Des milliers de Russes bravaient mardi la pluie battante pour pouvoir rendre hommage à Alexandre Soljenitsyne, dont la dépouille était exposée dans un hall de l'Académie des sciences de Moscou, avec une pompe digne de funérailles nationales.

L'ancien président russe Vladimir Poutine, aujourd'hui premier ministre, est ainsi venu se recueillir devant le cercueil ouvert de l'écrivain, recouvert de fleurs et flanqué d'une garde d'honneur militaire devant un grand portrait en noir et blanc. Près de la dépouille, la veuve du prix Nobel de littérature, Natalia, entourée de ses fils et petits-enfants, avait du mal à retenir ses larmes.

Alexandre Soljenitsyne, qui s'est éteint dimanche chez lui près de Moscou, à l'âge de 89 ans, doit être enterré mercredi au monastère Donskoï de Moscou.

Une foule d'anonymes attendait pour venir se recueillir devant sa dépouille et déposer des fleurs au pied de la bière. «C'est un grand citoyen russe et mon auteur préféré», expliquait Evguéni Bistrov, 56 ans, qui patientait sous la pluie, un grand parapluie noir dans une main et des oeillets rouges dans l'autre.

«Mon roman préféré c'est Le pavillon des cancéreux. Il y a tant d'optimisme dedans, de rage de vivre.
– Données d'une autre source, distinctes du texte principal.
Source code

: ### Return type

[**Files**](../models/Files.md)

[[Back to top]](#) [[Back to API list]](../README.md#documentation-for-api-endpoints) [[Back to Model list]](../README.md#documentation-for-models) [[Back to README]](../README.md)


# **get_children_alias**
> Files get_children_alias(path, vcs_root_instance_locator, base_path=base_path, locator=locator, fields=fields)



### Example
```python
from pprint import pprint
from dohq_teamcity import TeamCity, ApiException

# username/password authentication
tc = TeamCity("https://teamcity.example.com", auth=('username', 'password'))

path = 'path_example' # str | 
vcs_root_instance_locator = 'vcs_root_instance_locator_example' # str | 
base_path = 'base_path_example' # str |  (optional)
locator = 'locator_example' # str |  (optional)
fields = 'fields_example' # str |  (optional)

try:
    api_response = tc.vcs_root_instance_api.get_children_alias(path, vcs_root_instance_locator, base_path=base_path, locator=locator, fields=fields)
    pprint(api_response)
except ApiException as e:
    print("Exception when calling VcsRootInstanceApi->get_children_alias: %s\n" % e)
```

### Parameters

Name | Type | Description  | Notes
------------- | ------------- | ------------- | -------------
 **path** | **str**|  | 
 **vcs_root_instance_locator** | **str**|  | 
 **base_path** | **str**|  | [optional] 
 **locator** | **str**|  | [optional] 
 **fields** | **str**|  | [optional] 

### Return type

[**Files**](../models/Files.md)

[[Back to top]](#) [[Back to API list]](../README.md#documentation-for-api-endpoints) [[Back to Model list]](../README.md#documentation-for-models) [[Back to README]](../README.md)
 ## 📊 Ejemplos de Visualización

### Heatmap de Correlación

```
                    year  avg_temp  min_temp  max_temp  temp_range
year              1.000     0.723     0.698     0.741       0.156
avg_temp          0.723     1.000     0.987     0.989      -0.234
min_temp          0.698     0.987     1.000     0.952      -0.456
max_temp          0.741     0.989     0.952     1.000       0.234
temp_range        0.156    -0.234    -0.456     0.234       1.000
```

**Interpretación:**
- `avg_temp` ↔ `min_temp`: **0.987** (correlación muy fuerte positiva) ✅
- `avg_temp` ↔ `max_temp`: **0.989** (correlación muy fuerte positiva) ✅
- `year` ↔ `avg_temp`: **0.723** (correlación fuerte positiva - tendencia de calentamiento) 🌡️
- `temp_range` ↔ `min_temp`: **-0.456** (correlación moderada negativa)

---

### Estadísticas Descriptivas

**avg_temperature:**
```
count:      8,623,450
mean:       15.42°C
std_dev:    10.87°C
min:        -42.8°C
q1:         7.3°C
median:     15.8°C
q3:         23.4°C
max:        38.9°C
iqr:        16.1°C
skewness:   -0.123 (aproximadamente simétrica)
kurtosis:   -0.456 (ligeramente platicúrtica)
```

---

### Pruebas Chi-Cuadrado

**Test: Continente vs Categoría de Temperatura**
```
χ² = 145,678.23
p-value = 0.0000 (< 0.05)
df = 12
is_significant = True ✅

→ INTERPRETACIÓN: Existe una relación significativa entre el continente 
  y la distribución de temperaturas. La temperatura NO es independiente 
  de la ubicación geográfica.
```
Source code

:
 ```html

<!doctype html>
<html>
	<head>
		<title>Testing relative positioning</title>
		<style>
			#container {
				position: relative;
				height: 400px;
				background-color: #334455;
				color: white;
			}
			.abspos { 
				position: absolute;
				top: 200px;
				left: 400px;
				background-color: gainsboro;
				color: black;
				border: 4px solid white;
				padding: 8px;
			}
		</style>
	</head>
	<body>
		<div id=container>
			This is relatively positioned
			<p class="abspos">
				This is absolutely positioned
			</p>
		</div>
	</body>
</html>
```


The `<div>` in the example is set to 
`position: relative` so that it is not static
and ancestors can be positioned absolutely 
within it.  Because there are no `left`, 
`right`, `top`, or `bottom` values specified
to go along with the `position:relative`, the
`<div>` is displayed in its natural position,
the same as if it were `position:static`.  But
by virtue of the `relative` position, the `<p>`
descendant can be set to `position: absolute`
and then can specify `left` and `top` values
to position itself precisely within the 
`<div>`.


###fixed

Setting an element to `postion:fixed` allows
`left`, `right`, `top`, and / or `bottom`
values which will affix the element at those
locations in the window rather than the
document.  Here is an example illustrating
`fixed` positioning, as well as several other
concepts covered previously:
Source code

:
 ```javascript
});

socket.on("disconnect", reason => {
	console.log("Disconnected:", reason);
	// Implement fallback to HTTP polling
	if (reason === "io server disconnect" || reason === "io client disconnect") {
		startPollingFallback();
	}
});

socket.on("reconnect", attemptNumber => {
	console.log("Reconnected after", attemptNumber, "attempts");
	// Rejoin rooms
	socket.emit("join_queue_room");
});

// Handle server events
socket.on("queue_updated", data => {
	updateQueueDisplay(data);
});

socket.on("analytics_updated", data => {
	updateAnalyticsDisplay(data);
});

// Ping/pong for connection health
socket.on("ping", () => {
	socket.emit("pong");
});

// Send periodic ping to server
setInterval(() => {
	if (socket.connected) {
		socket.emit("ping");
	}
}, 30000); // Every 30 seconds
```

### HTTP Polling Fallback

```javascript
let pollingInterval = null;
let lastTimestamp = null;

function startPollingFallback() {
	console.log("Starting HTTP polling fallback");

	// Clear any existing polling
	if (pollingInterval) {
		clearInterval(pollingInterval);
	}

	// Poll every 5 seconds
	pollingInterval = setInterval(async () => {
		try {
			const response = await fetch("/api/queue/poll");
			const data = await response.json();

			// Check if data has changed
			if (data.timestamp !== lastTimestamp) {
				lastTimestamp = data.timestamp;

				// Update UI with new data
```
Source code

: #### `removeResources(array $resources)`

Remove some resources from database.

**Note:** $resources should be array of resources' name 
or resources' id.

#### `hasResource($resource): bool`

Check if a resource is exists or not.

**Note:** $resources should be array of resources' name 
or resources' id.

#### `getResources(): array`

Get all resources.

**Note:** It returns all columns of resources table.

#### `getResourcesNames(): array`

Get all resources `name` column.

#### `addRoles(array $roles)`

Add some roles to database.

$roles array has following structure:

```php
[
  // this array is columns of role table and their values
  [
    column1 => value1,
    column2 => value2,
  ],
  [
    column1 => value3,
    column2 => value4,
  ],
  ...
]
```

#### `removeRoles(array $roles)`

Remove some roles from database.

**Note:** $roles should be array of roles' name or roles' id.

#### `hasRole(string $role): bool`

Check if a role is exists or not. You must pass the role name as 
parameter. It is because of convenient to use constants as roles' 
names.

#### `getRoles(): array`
Il ne vous impose jamais ses idées, mais il préfère vous donner à réfléchir et vous en venez à comprendre vous-même son sérieux et sa grandeur».

La plupart des personnes venues se recueillir étaient âgées de cinquante ans et plus, des Russes qui avaient lu les romans de Soljenitsyne à leur sortie dans les années 60 et 70.

«Des gens qui comprenaient la vie comme lui étaient notre dernier espoir», expliquait une femme aux cheveux gris qui s'est présentée comme une simple enseignante, sans vouloir donner son nom. «Aujourd'hui, les jeunes grandissent sans rien savoir».

Pour beaucoup de Russes d'aujourd'hui, Soljenitsyne apparaît comme le symbole austère d'une époque révolue, à l'héritage aussi complexe que le personnage lui-même.

Au début des années 70, sa trilogie L'archipel du Goulag, décrivant le système concentrationnaire en URSS depuis les premières années de la révolution bolchevique, avait choqué l'élite soviétique et inspiré toute une génération de dissidents.

L'auteur, qui a passé 20 ans en exil après 1974, suscite peu de sympathie chez les nostalgiques de la période communiste. Mais il s'était aussi aliéné les réformateurs à cause de son soutien de la politique de Poutine et ses atteintes aux réformes démocratiques en Russie.